WHAT THE TASK ASKS: In one to three sentences, explain from the Ellis Island extract below why Washington wanted immigration moved from state to federal control.

EXTRACT TO READ:
__________________________________________________

Castle Clinton National Monument


New York City, New York County, New York, USA




Chapter One: Castle Garden


Ellis Island: Gateway to the American Dream
by Pamela Reeves
© 1991
Pages 15-27



When Ellis Island opened in 1892, it marked the passage of immigration from state to federal control, a change sought by Washington for two reasons: to appease the voices in society that were raising objections to the continuing unregulated flow of newcomers; and to deal with the corruption and cronyism that mired down the entire process, especially in New York, where most of the immigrants landed. Between 1880 and 1900, nine million immigrants entered the country, the largest number of new arrivals in any twenty-year period. This alarmed many Americans, in part because of a shift in the nationality of the immigrants. The earliest settlers in the United States were from northern and western Europe, primarily England, Ireland, Germany and the Scandinavian countries. Those nations continued to provide the bulk of immigrants until the late 1800s, when people from southern and eastern Europe began to predominate. By 1896, Italy, Russia, Poland, Spain, Greece, Eastern Europe, and Austria-Hungary were the sources of the majority of immigrants, and they continued to be until 1924, when a stiff immigration-restriction law was imposed.

America was undergoing a major transformation from a rural to an urban society during this period that led to unprecedented prosperity, despite several depressions. In 1880, the census found that only 28 percent of the people lived in urban communities; by 1900 the urban figure had risen to 40 percent. The change was accompanied by huge growth in the iron, steel, mining, and lumber industries and such major developments as the telephone, the automobile, linotyrpe, electric light, the phonograph, and the cash register. These industries and their offshoots required millions of laborers and provided the economic draw for those in less prosperous European nations.

__________________________________________________

(Lines of data)
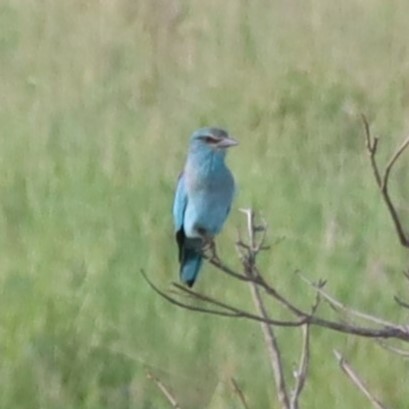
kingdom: Animalia
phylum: Chordata
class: Aves
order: Coraciiformes
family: Coraciidae
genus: Coracias
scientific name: Coracias garrulus
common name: European roller
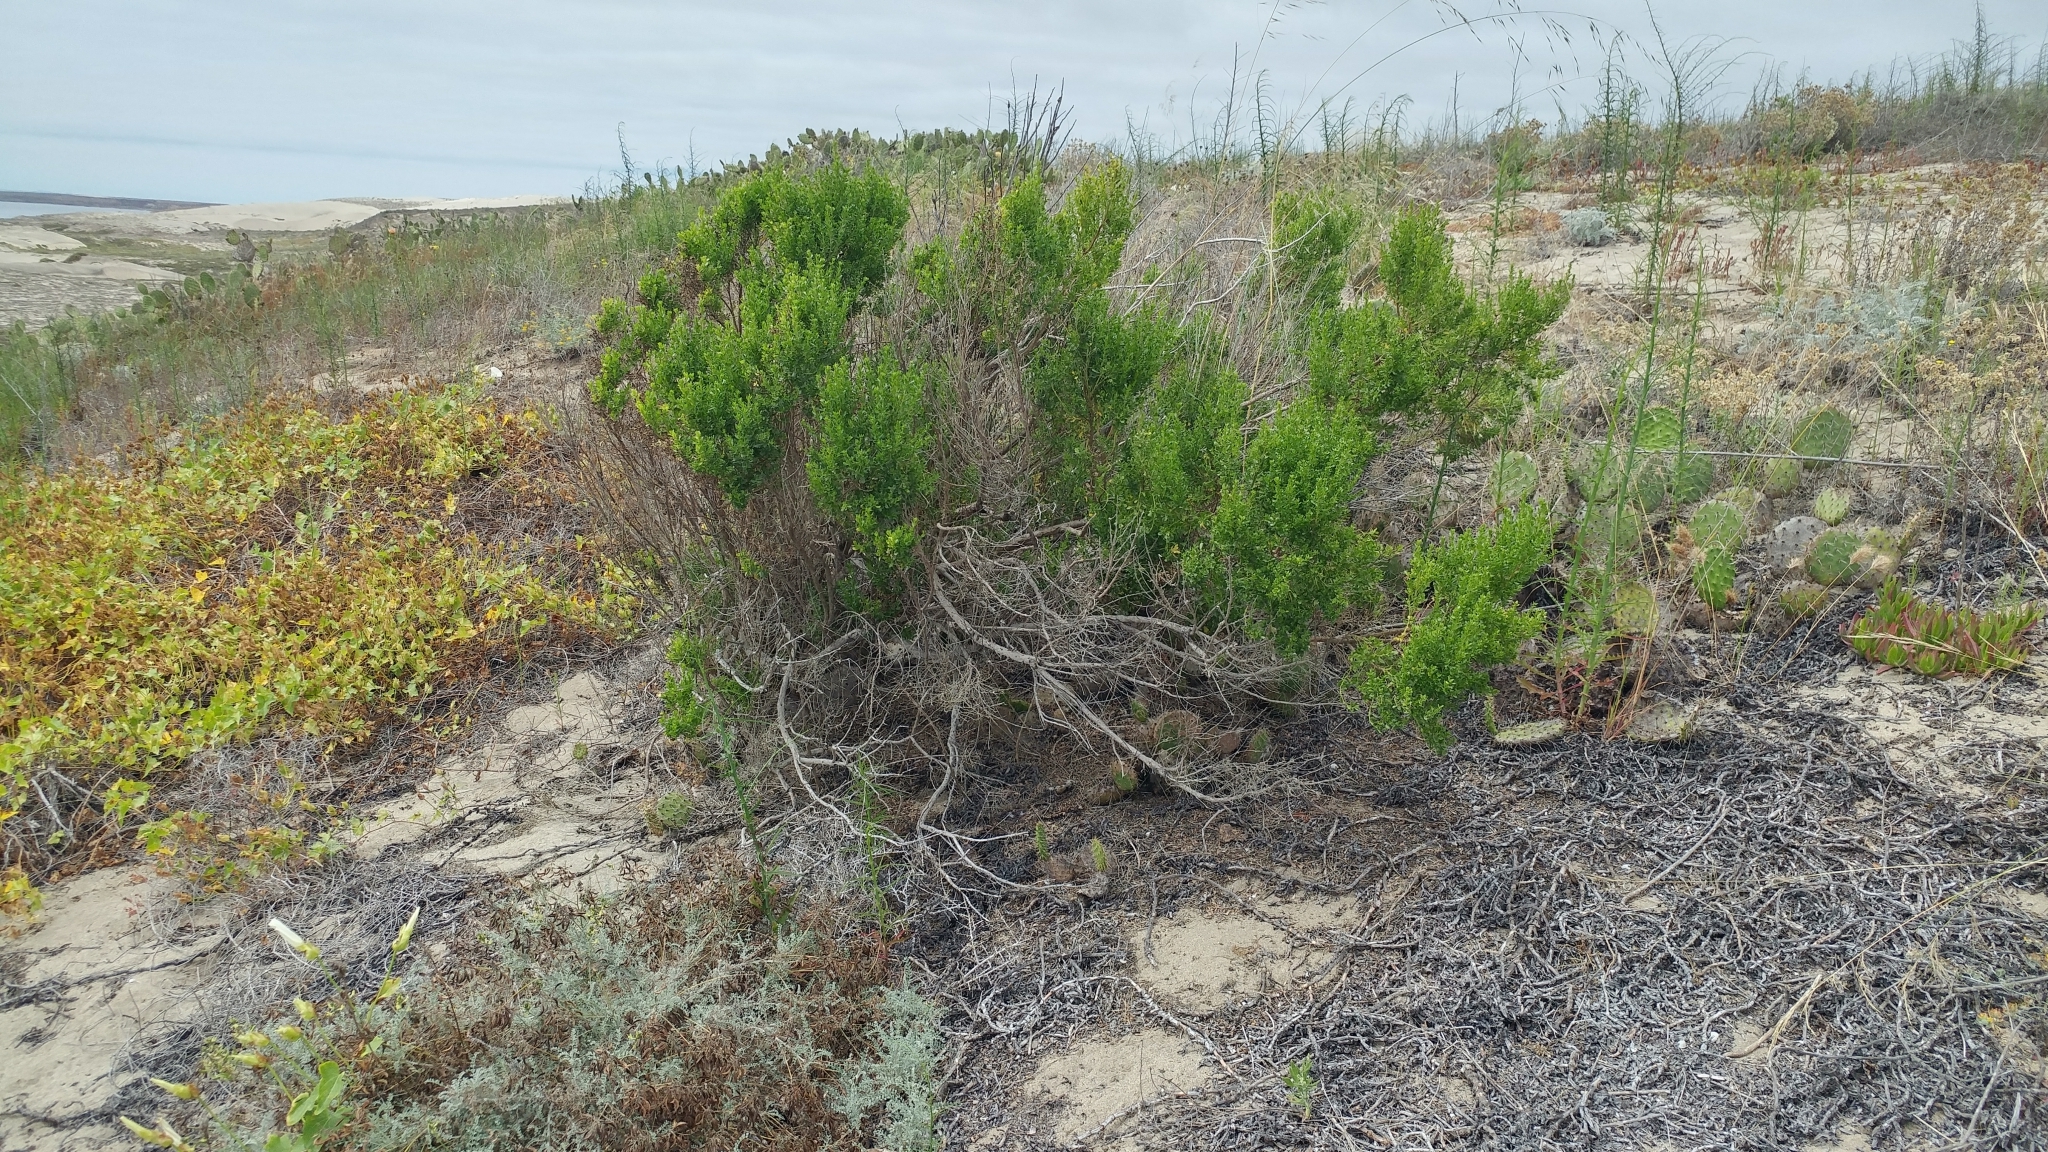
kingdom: Plantae
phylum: Tracheophyta
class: Magnoliopsida
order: Asterales
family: Asteraceae
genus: Baccharis
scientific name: Baccharis pilularis
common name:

__________________________________________________

SOLVED PROBLEM: Washington sought federal control for two reasons. It wanted to appease the voices in society objecting to the continuing unregulated flow of newcomers. It also wanted to deal with the corruption and cronyism that mired down the whole process, especially in New York, where most immigrants landed.